In Quando avrò tempo (2013), è il tempo rotto dalla luce a contenere la sua vocazione ultima, l’attesa consumata della morte nella narrazione sconosciuta e introvabile di un lido nel quale proteggersi come oleandro rosa o scroscio di acqua obbediente, dove poter avere una riva, un ormeggio in un duello di sciabole di luce («[…] ma le case scintillano, / tutte abitate, / sento gente che va fra ciarle e risa, / i cari altri. / A due passi da me e non mi vedono, / non sanno che ci sono, / che sogno e in sogno parlo con loro, / e che non c’è la morte / se non ci viene tolto di parlarci»). L’icona sghemba e strizzata dell’accumulo di scintillii deboli («E io che intanto / ingombro questa casa come un bimbo / che sparge intorno i giochi / e di far ordine non è mai il momento»), la notte presaga sul mondo-nebbia, l’irriducibilità alla fine, destinano l’anima a una sintesi residuale altissima e dolente, finendo per sentirsi una sanguinosa traccia di Dio.

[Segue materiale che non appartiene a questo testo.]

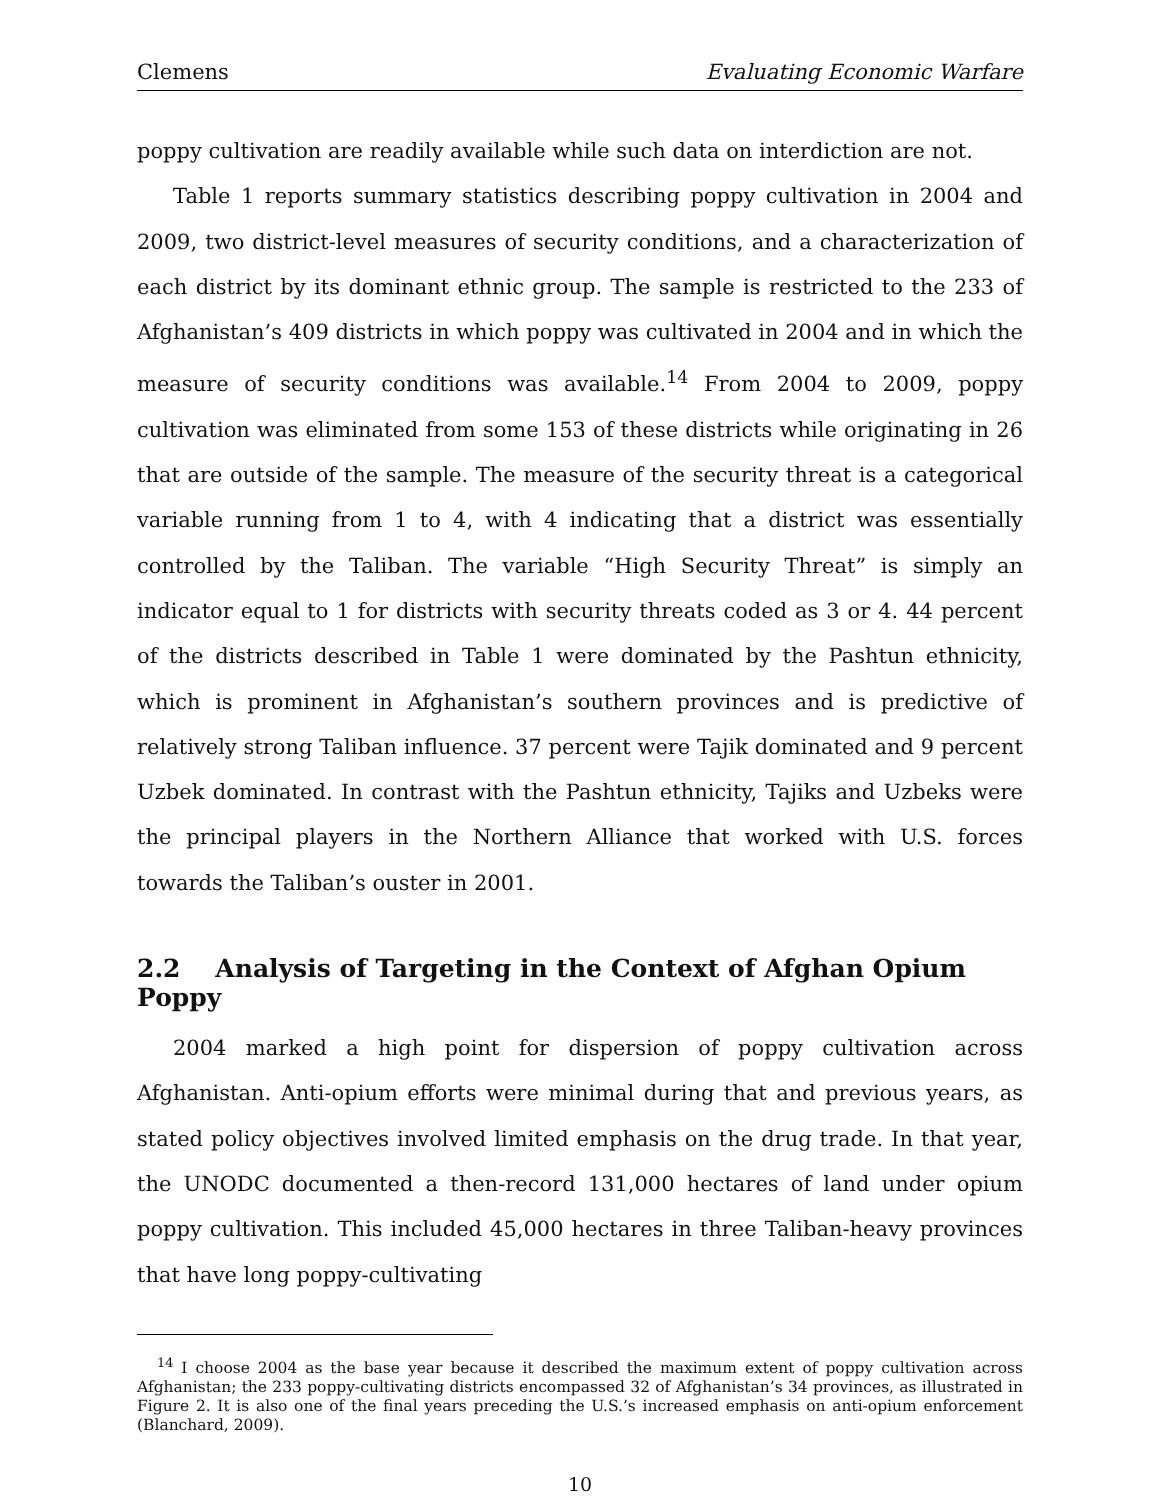Clemens Evaluating Economic Warfare
poppy cultivation are readily available while such data on interdiction are not.
Table 1 reports summary statistics describing poppy cultivation in 2004 and 2009, two district-level measures of security conditions, and a characterization of each district by its dominant ethnic group. The sample is restricted to the 233 of Afghanistan’s 409 districts in which poppy was cultivated in 2004 and in which the measure of security conditions was available.<sup>14</sup> From 2004 to 2009, poppy cultivation was eliminated from some 153 of these districts while originating in 26 that are outside of the sample. The measure of the security threat is a categorical variable running from 1 to 4, with 4 indicating that a district was essentially controlled by the Taliban. The variable “High Security Threat” is simply an indicator equal to 1 for districts with security threats coded as 3 or 4. 44 percent of the districts described in Table 1 were dominated by the Pashtun ethnicity, which is prominent in Afghanistan’s southern provinces and is predictive of relatively strong Taliban influence. 37 percent were Tajik dominated and 9 percent Uzbek dominated. In contrast with the Pashtun ethnicity, Tajiks and Uzbeks were the principal players in the Northern Alliance that worked with U.S. forces towards the Taliban’s ouster in 2001.
2.2 Analysis of Targeting in the Context of Afghan Opium Poppy
2004 marked a high point for dispersion of poppy cultivation across Afghanistan. Anti-opium efforts were minimal during that and previous years, as stated policy objectives involved limited emphasis on the drug trade. In that year, the UNODC documented a then-record 131,000 hectares of land under opium poppy cultivation. This included 45,000 hectares in three Taliban-heavy provinces that have long poppy-cultivating
<sup>14</sup> I choose 2004 as the base year because it described the maximum extent of poppy cultivation across Afghanistan; the 233 poppy-cultivating districts encompassed 32 of Afghanistan’s 34 provinces, as illustrated in Figure 2. It is also one of the final years preceding the U.S.’s increased emphasis on anti-opium enforcement (Blanchard, 2009).
10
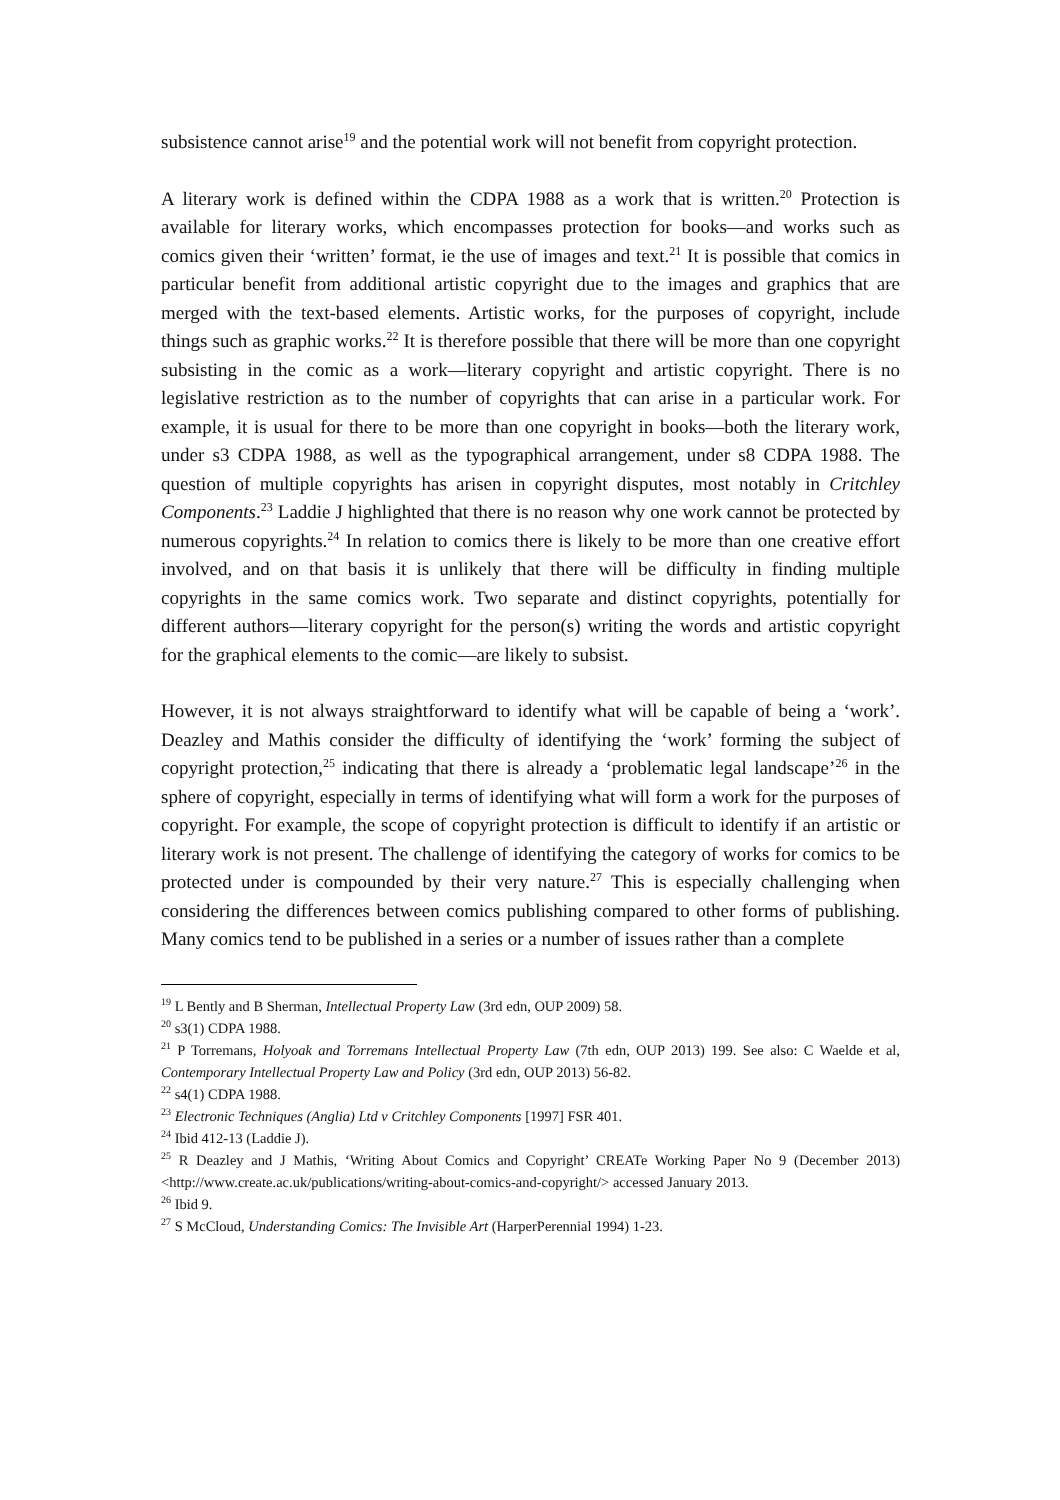subsistence cannot arise<sup>19</sup> and the potential work will not benefit from copyright protection.
A literary work is defined within the CDPA 1988 as a work that is written.<sup>20</sup> Protection is available for literary works, which encompasses protection for books—and works such as comics given their ‘written’ format, ie the use of images and text.<sup>21</sup> It is possible that comics in particular benefit from additional artistic copyright due to the images and graphics that are merged with the text-based elements. Artistic works, for the purposes of copyright, include things such as graphic works.<sup>22</sup> It is therefore possible that there will be more than one copyright subsisting in the comic as a work—literary copyright and artistic copyright. There is no legislative restriction as to the number of copyrights that can arise in a particular work. For example, it is usual for there to be more than one copyright in books—both the literary work, under s3 CDPA 1988, as well as the typographical arrangement, under s8 CDPA 1988. The question of multiple copyrights has arisen in copyright disputes, most notably in Critchley Components.<sup>23</sup> Laddie J highlighted that there is no reason why one work cannot be protected by numerous copyrights.<sup>24</sup> In relation to comics there is likely to be more than one creative effort involved, and on that basis it is unlikely that there will be difficulty in finding multiple copyrights in the same comics work. Two separate and distinct copyrights, potentially for different authors—literary copyright for the person(s) writing the words and artistic copyright for the graphical elements to the comic—are likely to subsist.
However, it is not always straightforward to identify what will be capable of being a ‘work’. Deazley and Mathis consider the difficulty of identifying the ‘work’ forming the subject of copyright protection,<sup>25</sup> indicating that there is already a ‘problematic legal landscape’<sup>26</sup> in the sphere of copyright, especially in terms of identifying what will form a work for the purposes of copyright. For example, the scope of copyright protection is difficult to identify if an artistic or literary work is not present. The challenge of identifying the category of works for comics to be protected under is compounded by their very nature.<sup>27</sup> This is especially challenging when considering the differences between comics publishing compared to other forms of publishing. Many comics tend to be published in a series or a number of issues rather than a complete
<sup>19</sup> L Bently and B Sherman, Intellectual Property Law (3rd edn, OUP 2009) 58.
<sup>20</sup> s3(1) CDPA 1988.
<sup>21</sup> P Torremans, Holyoak and Torremans Intellectual Property Law (7th edn, OUP 2013) 199. See also: C Waelde et al, Contemporary Intellectual Property Law and Policy (3rd edn, OUP 2013) 56-82.
<sup>22</sup> s4(1) CDPA 1988.
<sup>23</sup> Electronic Techniques (Anglia) Ltd v Critchley Components [1997] FSR 401.
<sup>24</sup> Ibid 412-13 (Laddie J).
<sup>25</sup> R Deazley and J Mathis, ‘Writing About Comics and Copyright’ CREATe Working Paper No 9 (December 2013) <http://www.create.ac.uk/publications/writing-about-comics-and-copyright/> accessed January 2013.
<sup>26</sup> Ibid 9.
<sup>27</sup> S McCloud, Understanding Comics: The Invisible Art (HarperPerennial 1994) 1-23.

L’animato porto (2015) spinge il vertice della reciprocità e il tremore della speranza, con la leggerezza «negata al tragico», che diventa sospiro inclusivo di ossimori indicibili, peso delicato di storia familiare, sconfinato e arreso verso «l’isola australe della gioia».

Nel tempo mancato e infinito della nostra latitante provvisorietà e della nostra incombenza, accorre l’amore e il destino, per aggrapparsi all’ultima tramutazione «sul cuscino fresco della speranza» e sulla retina, e nonostante lo stupro della luce che ritorna, ravvivata dall’infinita arsura di trascendenza,: «No, non essere il fumo / che se ne va da quel tetto di fronte, / mi fa paura non avere forma, / e non esser l’uccello / che vola via improvviso dal suo ramo […] / Tramutarmi in un albero, mio Dio, / platano acero ippocastano o tiglio / o ailanto, in uno di quei bastardi / che su un pugno di terra fanno un regno».

Carpi A. M., E io che intanto parlo. Poesie 1990-2105, Marcos y Marcos, Milano 2016, pp.238, Euro 18.